Under the rules governing last year’s vote, all participants registered with the commission were required to deliver a report on spending. However, Labour for Independence (Lfi), a group which claimed to have significant support in the party, were the only campaigners that failed to provide any report of their expenditure.

This shows the obstacles faced by campaigners

Bob Thomson

The commission said the group was guilty of a “serious breach of the rules” and accused it of an “apparent lack of commitment to compliance” with the rules governing campaigning in the referendum.

No campaigners had attacked Lfi as an SNP-front despite the organisation’s claim that it had significant support within Labour’s ranks.
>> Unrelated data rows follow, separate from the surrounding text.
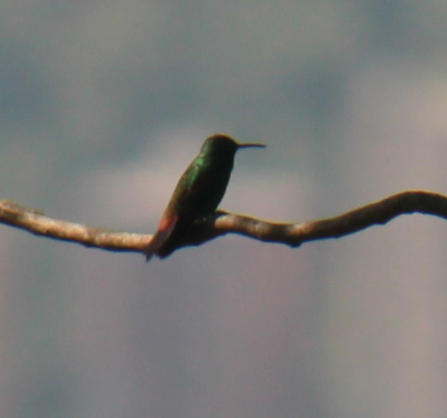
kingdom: Animalia
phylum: Chordata
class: Aves
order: Apodiformes
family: Trochilidae
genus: Saucerottia
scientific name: Saucerottia tobaci
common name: Copper-rumped hummingbird
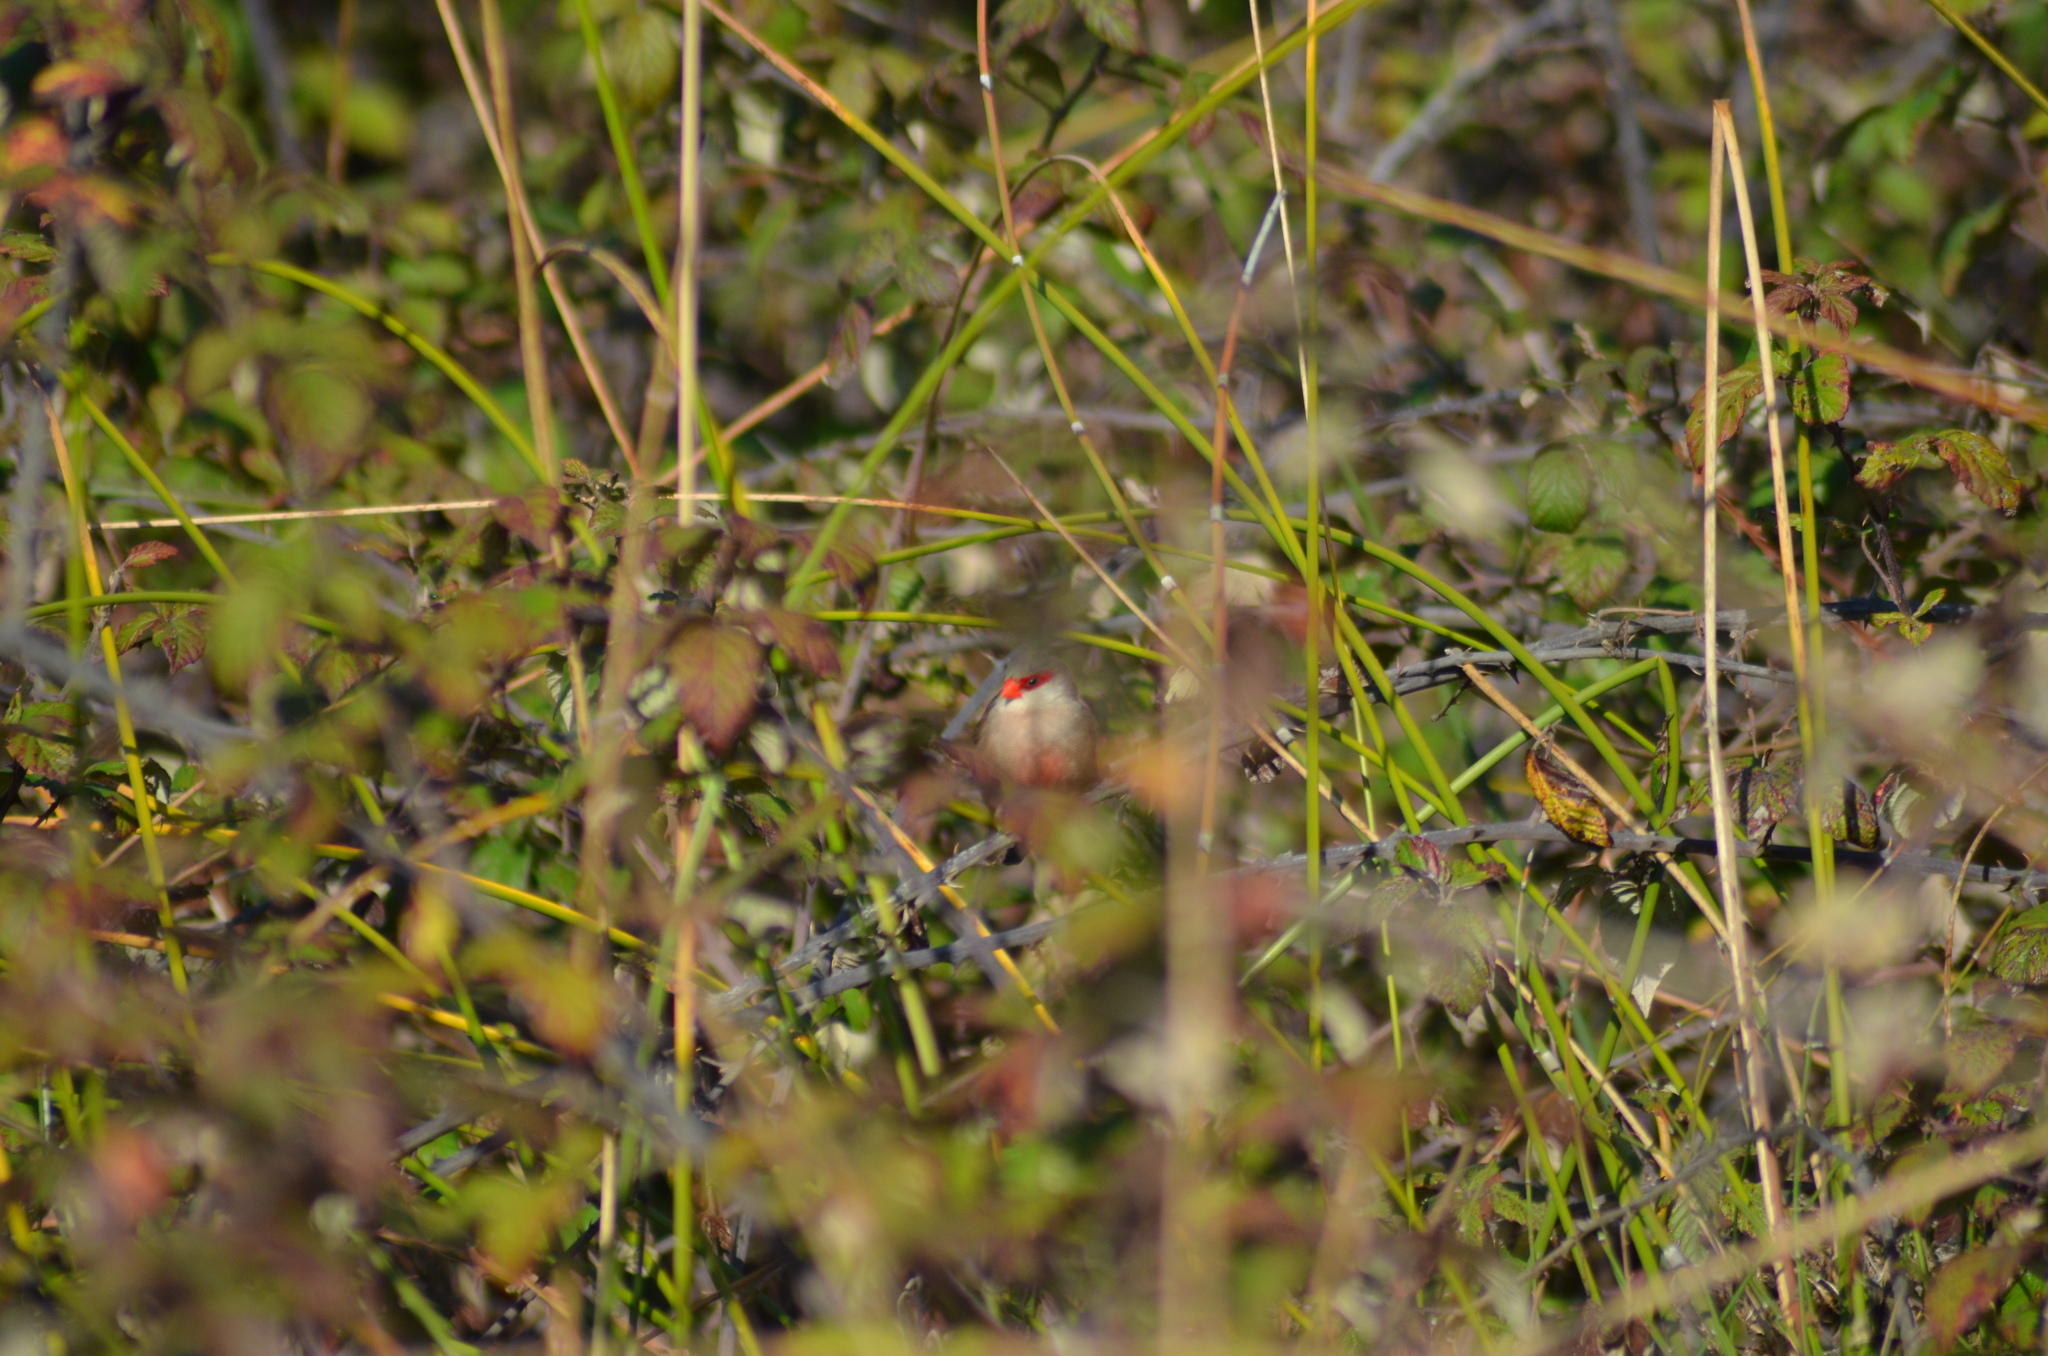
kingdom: Animalia
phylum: Chordata
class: Aves
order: Passeriformes
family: Estrildidae
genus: Estrilda
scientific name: Estrilda astrild
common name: Common waxbill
The founder of Lfi Allan Grogan joined the Scottish Socialist Party (SSP) in the aftermath of the No vote.

The Electoral Commission cooperated with the Crown Office and procurator fiscal before taking action.

A statement from the commission said: “We have fined Labour for Independence, a campaigner in the Scottish independence referendum, £1,500 for failing to provide a report of its spending.

“Under the Scottish Independence Referendum Act, all permitted participants registered with the commission were required to deliver a report of spending. Labour for Independence was the only campaigner that failed to provide any report.

“The commission considered that this was a serious breach of the rules, as without the report, the public has no information as to what donations Labour for Independence accepted, how much it spent, or how it spent that money.”

Former Scottish Labour chairman Bob Thomson, an LfI supporter, criticised the fine: “This shows the obstacles and complexities faced by ordinary campaigners.”